There will be more directly Buddhist films such as Milarepa by Neten Chokling Rinpoche, a film director who is also a lama. There will also be profiles of the singer Leonard Cohen, who was a zen monk for a decade, and the Buddhist-influenced composer Philip Glass, who once described himself as a "Jewish-Taoist-Hindu-Toltec-Buddhist".
Maida said the festival organisers had scoured the world for films and this year 18 countries will be represented, including Argentina, Hungary, Sri Lanka and Vietnam. The opening film has been squirrelled out of the BFI archive - a 1925 German-Indian silent called Prem Sanyas, or The Light of Asia, which tells the story of Prince Siddhartha Gautama and his journey to becoming Buddha.

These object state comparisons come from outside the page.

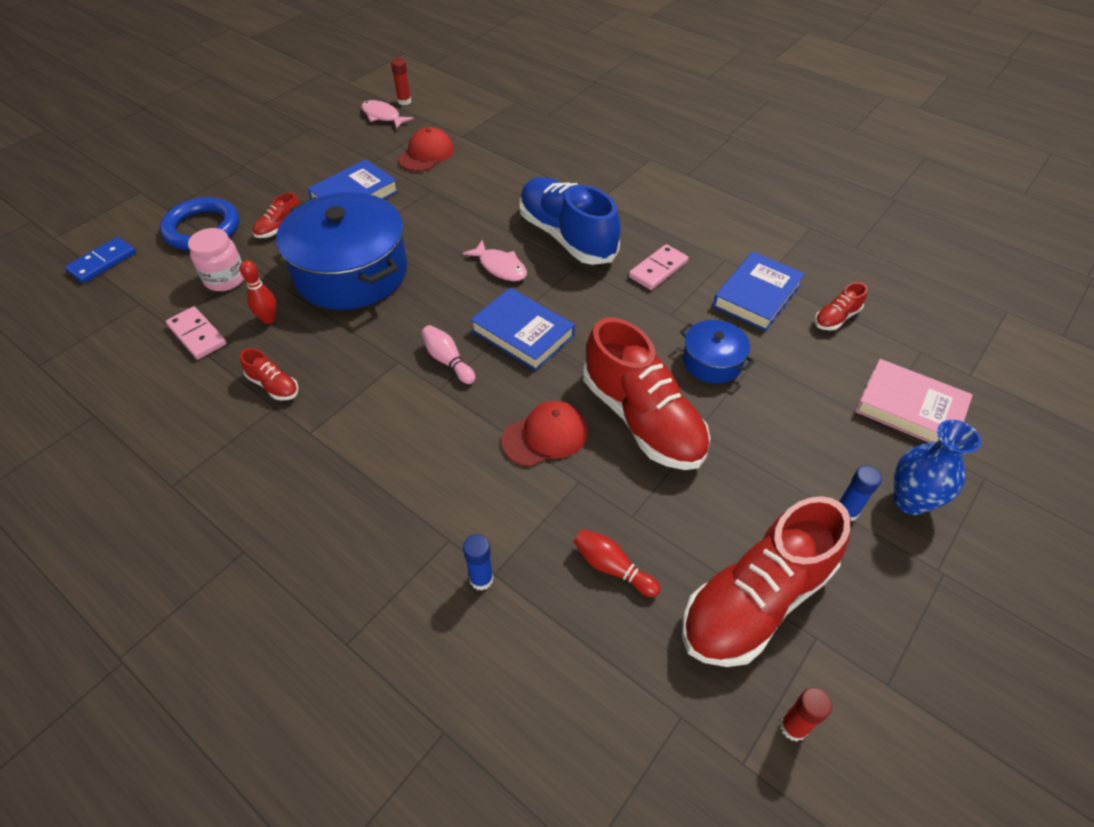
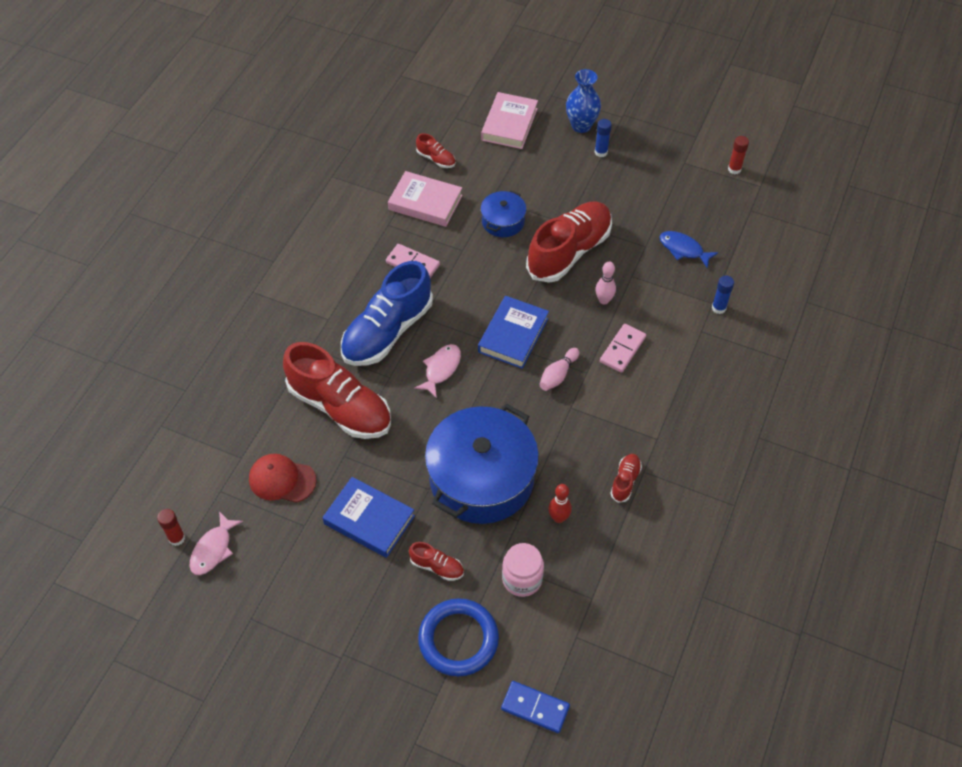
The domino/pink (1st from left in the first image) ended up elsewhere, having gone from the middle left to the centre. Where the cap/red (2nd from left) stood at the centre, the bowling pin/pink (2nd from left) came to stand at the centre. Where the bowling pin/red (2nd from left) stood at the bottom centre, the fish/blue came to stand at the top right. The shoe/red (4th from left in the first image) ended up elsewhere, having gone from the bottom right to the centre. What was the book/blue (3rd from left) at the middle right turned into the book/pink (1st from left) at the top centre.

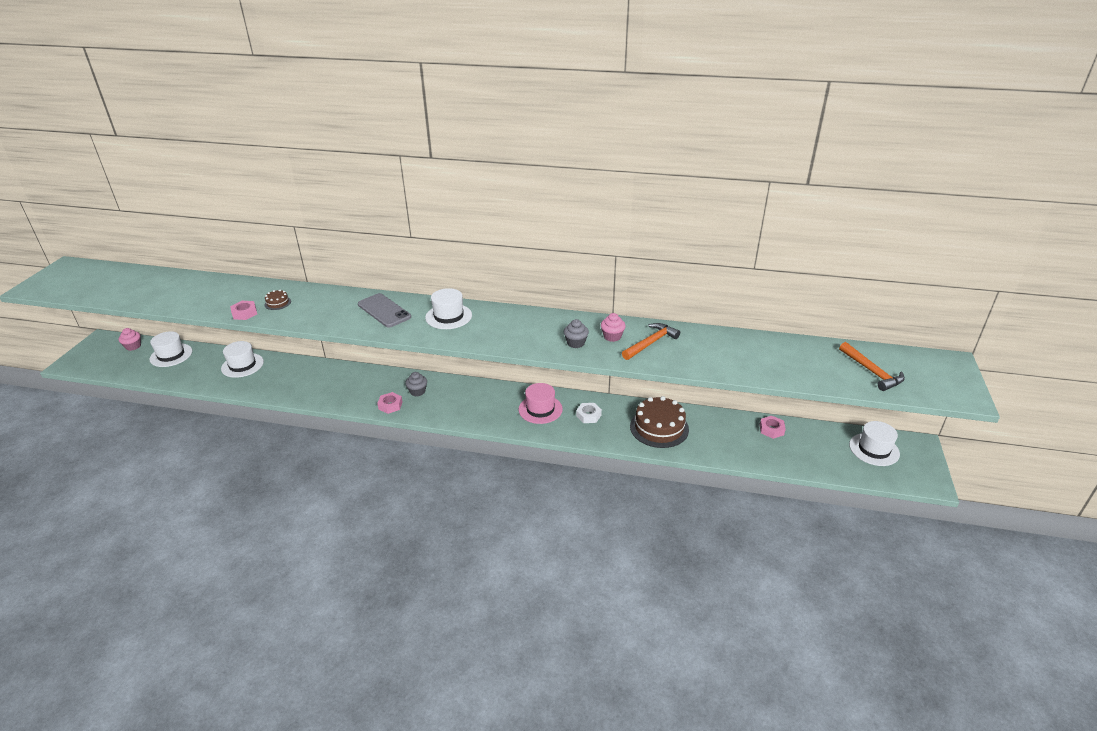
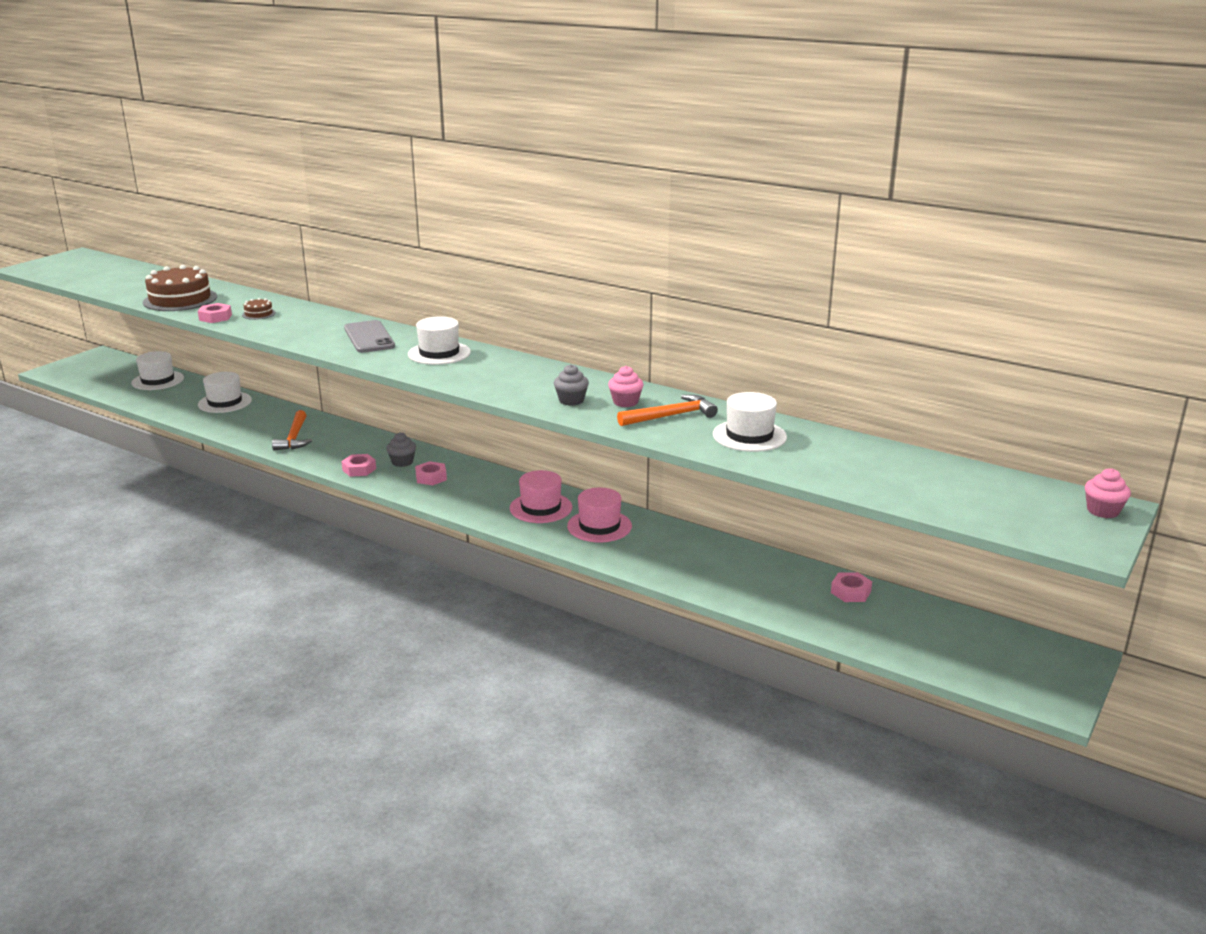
The cupcake/pink (1st from left in the first image) ended up elsewhere, having gone from the middle left to the middle right. Where the nut/white stood at the centre, the hat/pink (2nd from left) came to stand at the centre. The cake/brown (2nd from left in the first image) ended up elsewhere, having gone from the centre to the top left. The hammer/orange (2nd from left in the first image) ended up elsewhere, having gone from the middle right to the middle left. The hat/white (4th from left) ended up elsewhere, having gone from the middle right to the centre. The second view gained the nut/pink (3rd from left) at the centre.

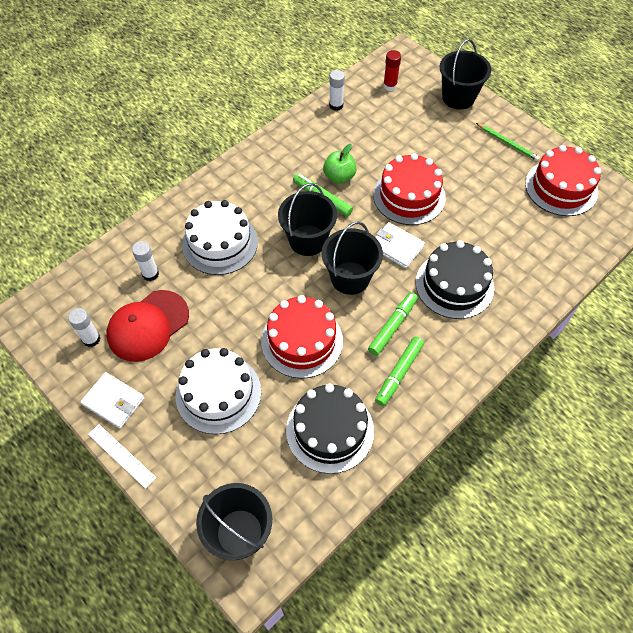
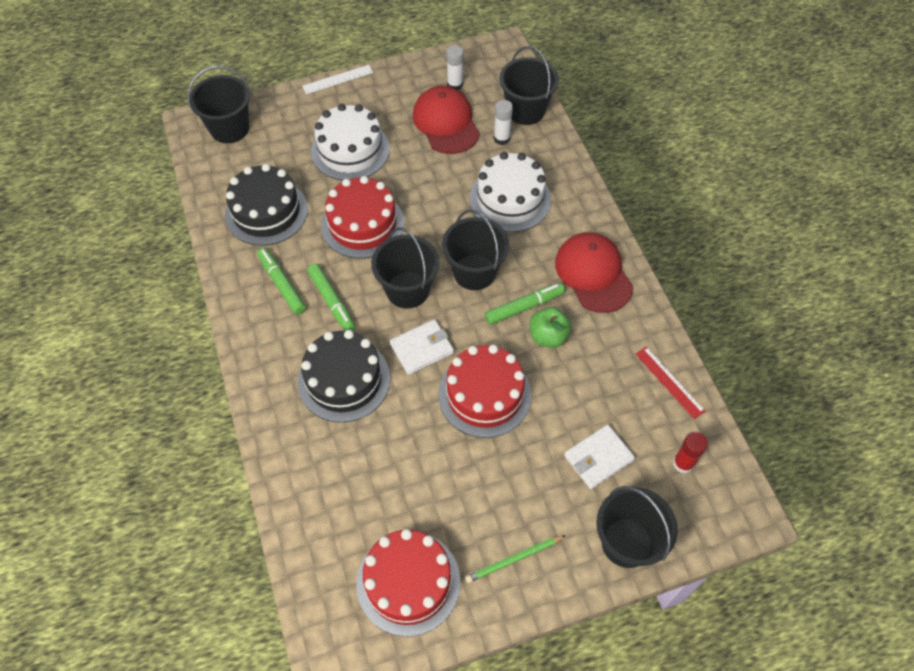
The wallet/white (1st from left in the first image) ended up elsewhere, having gone from the middle left to the bottom centre. Where the glue stick/white (3rd from left) stood at the top centre, the ruler/red came to stand at the middle right. The second view gained the bucket/black (4th from left) at the top centre. The second view gained the cap/red (2nd from left) at the centre.

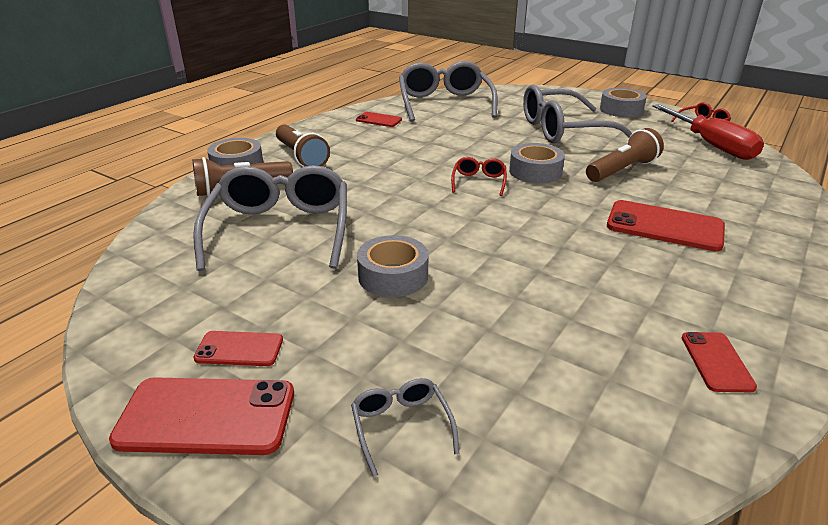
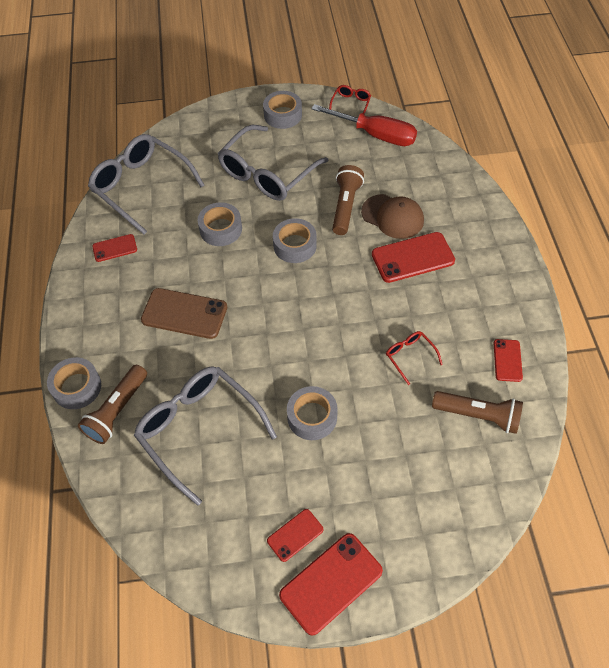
The flashlight/brown (2nd from left in the first image) ended up elsewhere, having gone from the top centre to the middle right. The second view lost the glasses/grey (2nd from left) at the bottom centre. The glasses/red (1st from left in the first image) ended up elsewhere, having gone from the centre to the middle right. The phone/red (5th from left) at the bottom right ended up facing another way, 45 degrees clockwise from before. The second view gained the phone/brown at the middle left. The second view gained the tape/grey (2nd from left) at the centre. The second view gained the cap/brown at the top centre.

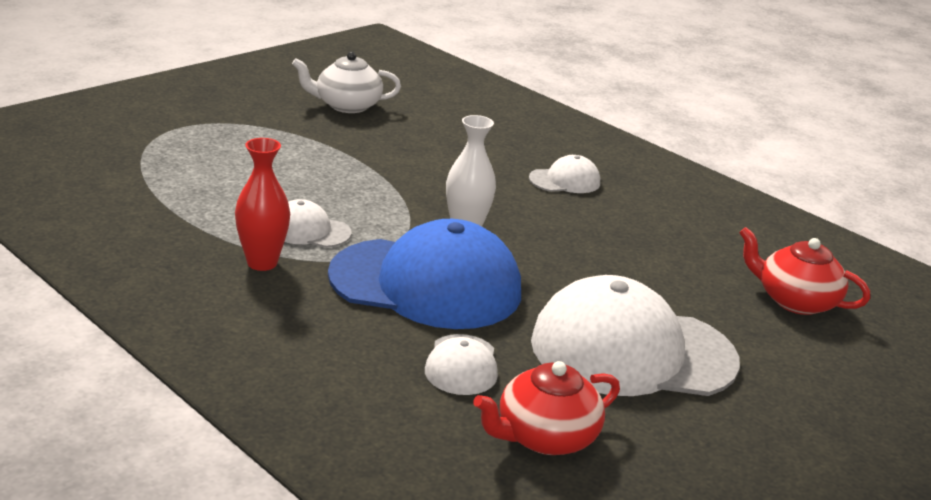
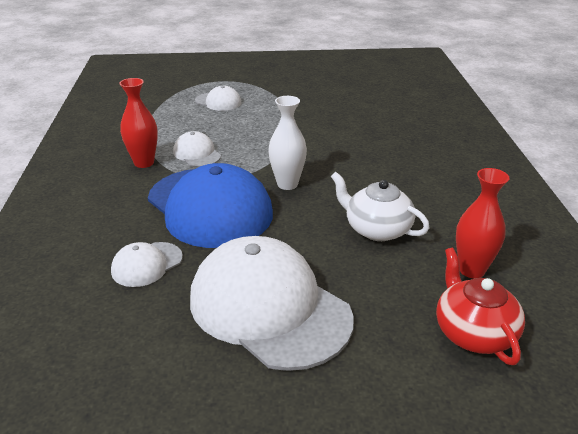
The teapot/white ended up elsewhere, having gone from the top centre to the centre. The second view lost the teapot/red (1st from left) at the bottom centre. The cap/white (3rd from left) ended up elsewhere, having gone from the centre to the top centre. The second view gained the vase/red (2nd from left) at the middle right.

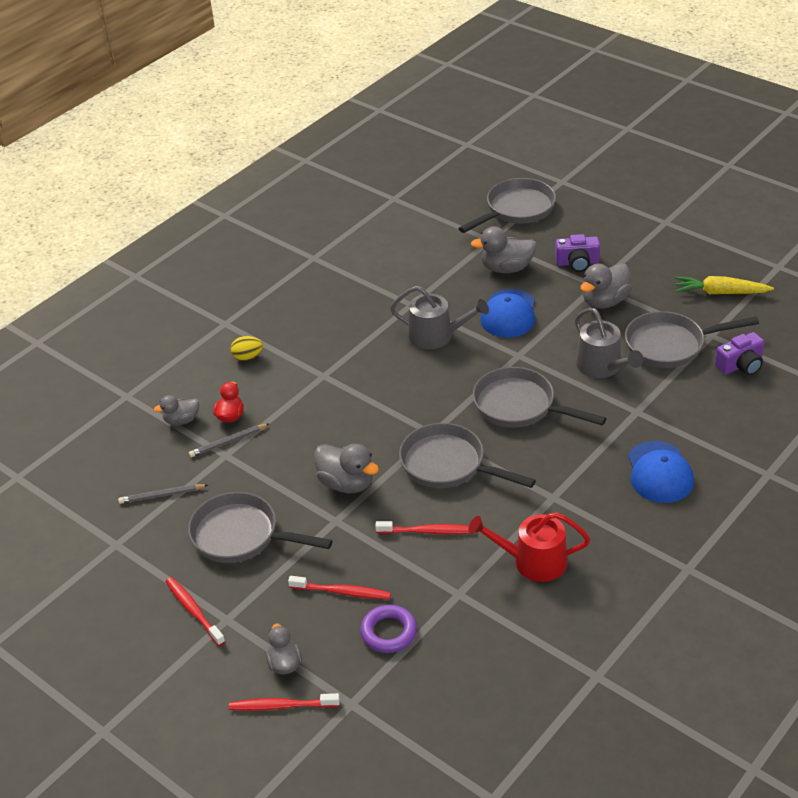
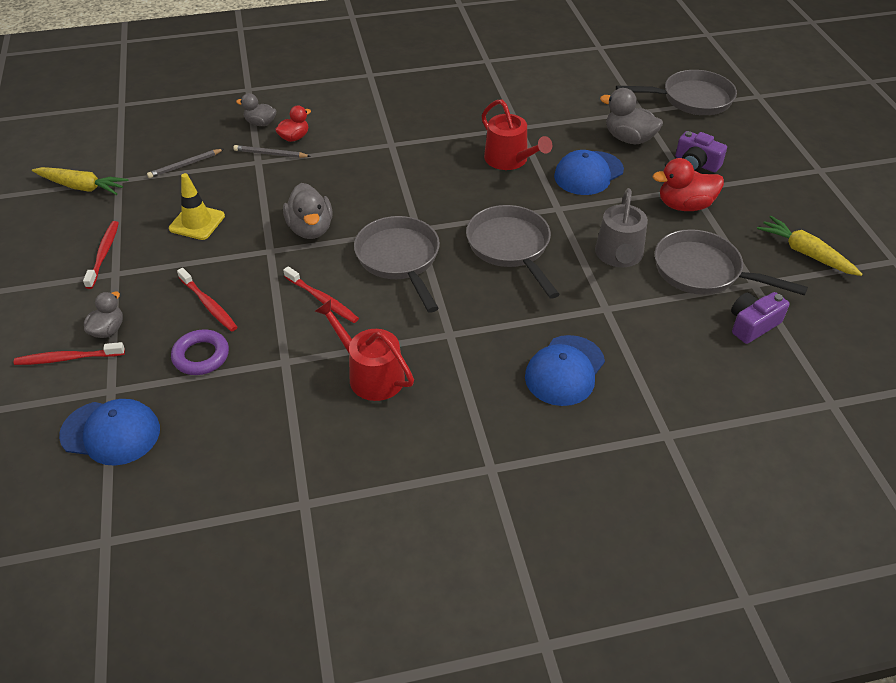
The pencil/grey (1st from left) at the middle left ended up facing another way, 60 degrees counterclockwise from before. Where the pan/grey (1st from left) stood at the middle left, the traffic cone/yellow came to stand at the top left. The toothbrush/red (2nd from left in the first image) at the bottom centre ended up facing another way, 45 degrees counterclockwise from before. The second view lost the egg/yellow at the middle left. What was the watering can/grey (1st from left) at the centre turned into the watering can/red (2nd from left) at the top centre. What was the duck/grey (5th from left) at the middle right turned into the duck/red (2nd from left) at the top right. The camera/purple (2nd from left) at the middle right ended up facing another way, 135 degrees clockwise from before. The second view gained the carrot/yellow (1st from left) at the top left. The second view gained the cap/blue (1st from left) at the middle left.

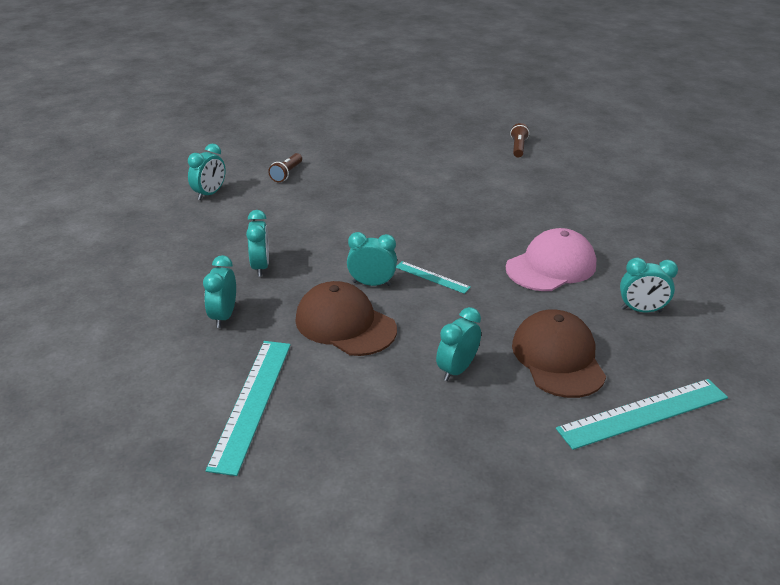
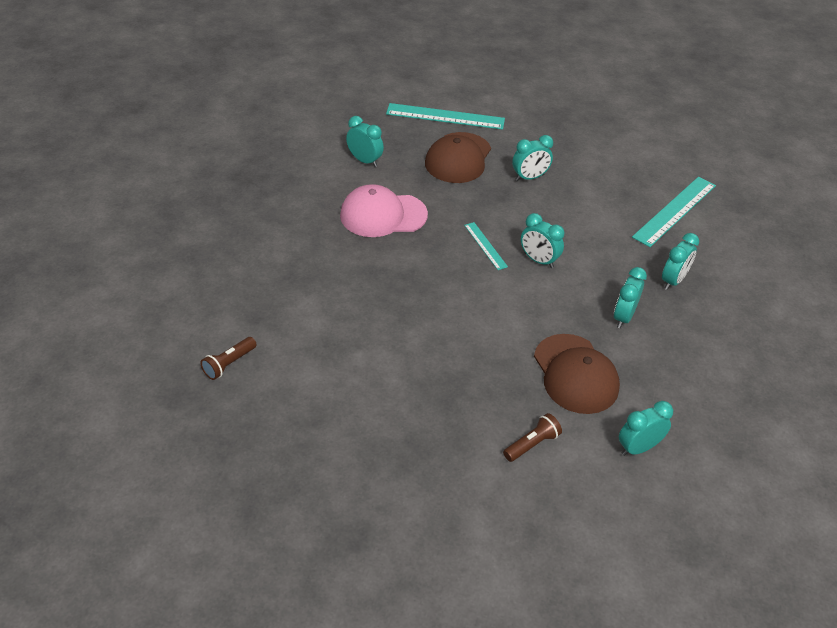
The cap/brown (1st from left in the first image) ended up elsewhere, having gone from the centre to the middle right.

It will be accompanied by live music on the sitar, tabla, flute and violin.
Maida said he was not expecting a mass conversion of London audiences. "Our hope is that these films offer folks an opportunity to see things just a little differently."
The London visit has come about through the Robert HN Ho Foundation, which sent two representatives to Mexico with a view to bringing this year's festival to London. It is part of a series of events to coincide with the opening of a permanent Buddhist gallery at the V&A museum in London, funded by the foundation. There will also be a day of rare Buddhist dances at the V&A on 1 May.
• The International Buddhist Film Festival takes place at the Barbican from 7-17 May.